• **TRY IT**:
What you write must be the listing below in full, word for word, minus its pictures.

START DATA SHOWN

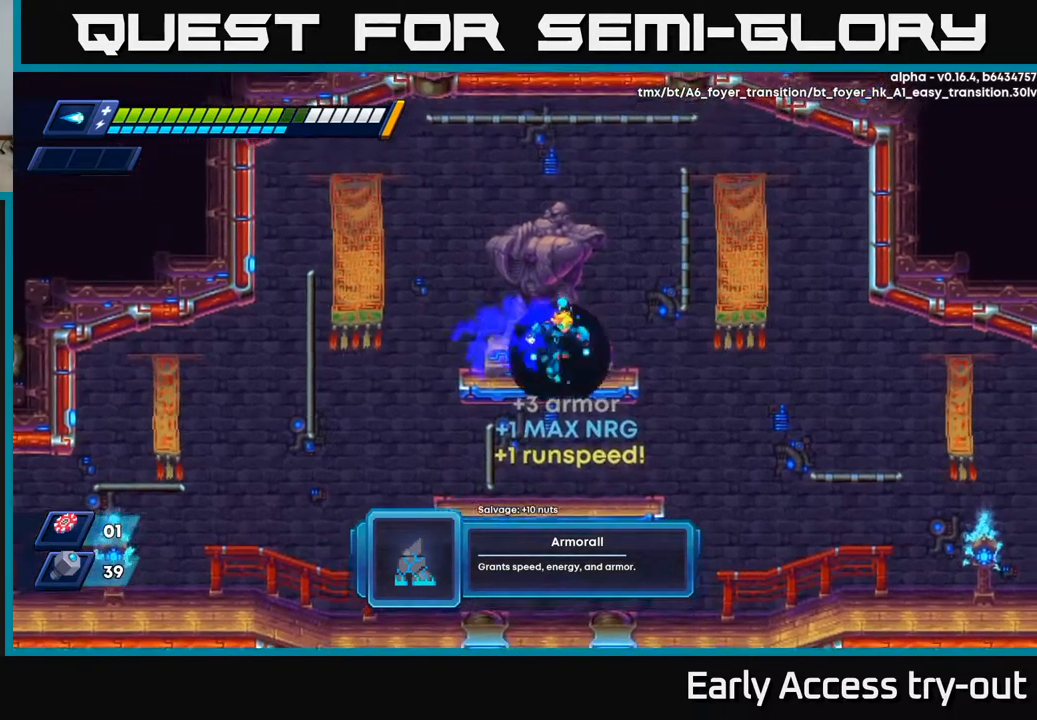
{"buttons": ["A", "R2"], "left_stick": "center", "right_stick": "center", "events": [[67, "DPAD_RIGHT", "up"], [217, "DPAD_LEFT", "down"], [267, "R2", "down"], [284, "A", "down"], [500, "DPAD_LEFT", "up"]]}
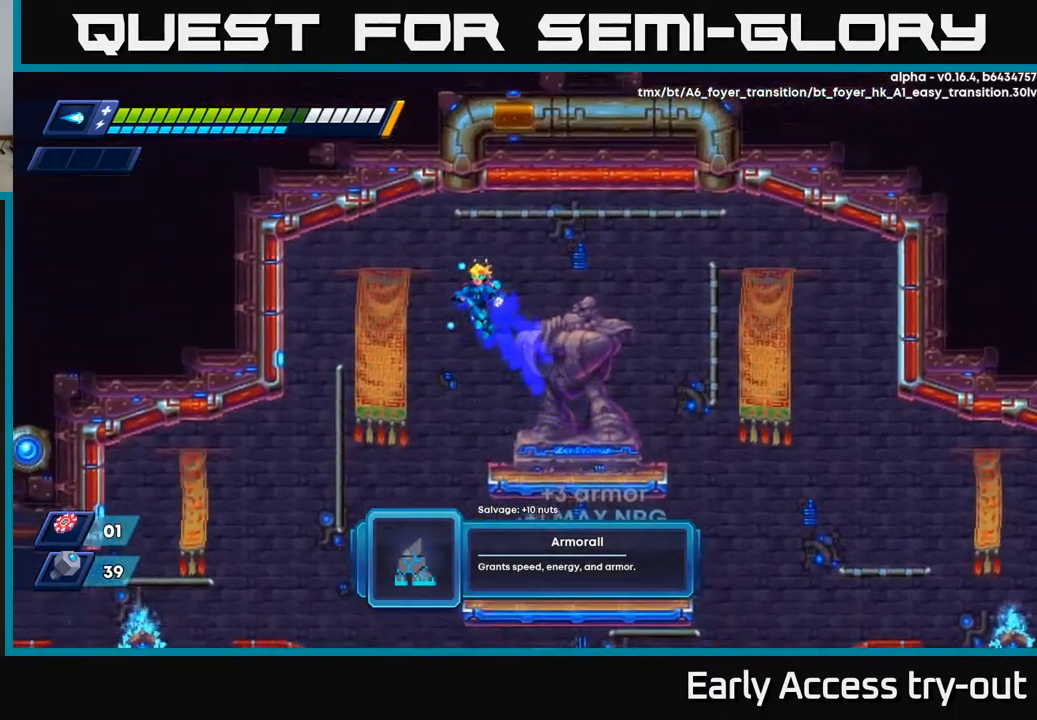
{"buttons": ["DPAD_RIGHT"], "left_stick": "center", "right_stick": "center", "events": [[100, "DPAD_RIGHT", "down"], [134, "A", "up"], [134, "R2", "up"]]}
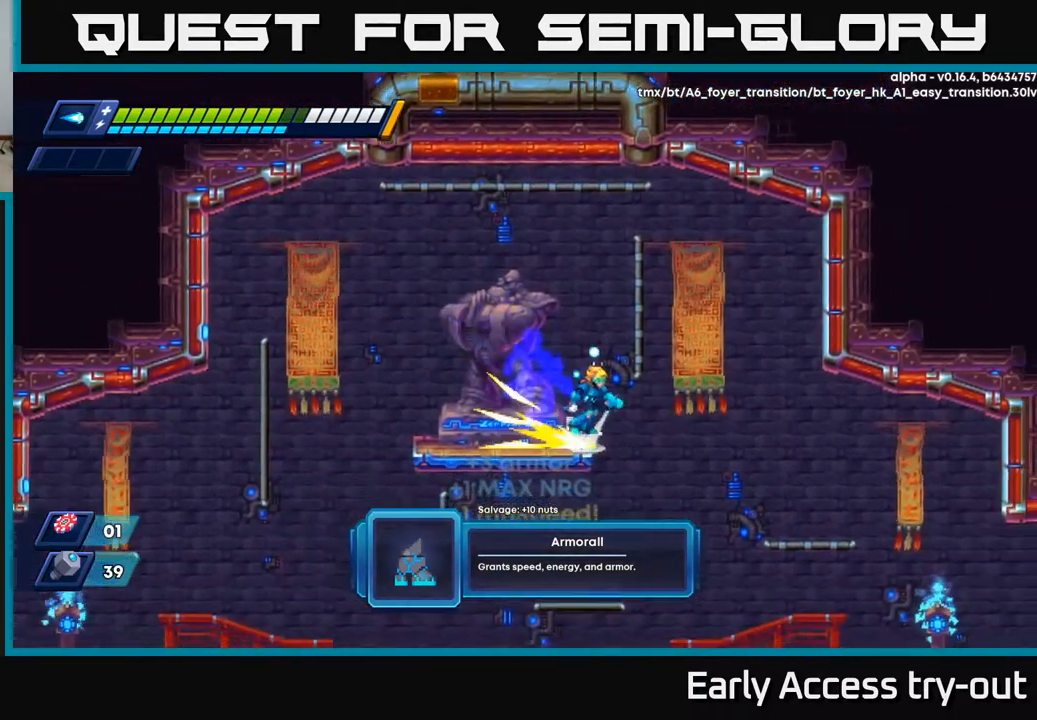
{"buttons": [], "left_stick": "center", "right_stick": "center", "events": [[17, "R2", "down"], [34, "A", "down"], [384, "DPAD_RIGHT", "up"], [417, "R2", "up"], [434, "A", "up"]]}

END DATA SHOWN

• **PROBLEM SOLUTION**:
{"buttons": ["A", "R2"], "left_stick": "center", "right_stick": "center", "events": [[67, "DPAD_RIGHT", "up"], [217, "DPAD_LEFT", "down"], [267, "R2", "down"], [284, "A", "down"], [500, "DPAD_LEFT", "up"]]}
{"buttons": ["DPAD_RIGHT"], "left_stick": "center", "right_stick": "center", "events": [[100, "DPAD_RIGHT", "down"], [134, "A", "up"], [134, "R2", "up"]]}
{"buttons": [], "left_stick": "center", "right_stick": "center", "events": [[17, "R2", "down"], [34, "A", "down"], [384, "DPAD_RIGHT", "up"], [417, "R2", "up"], [434, "A", "up"]]}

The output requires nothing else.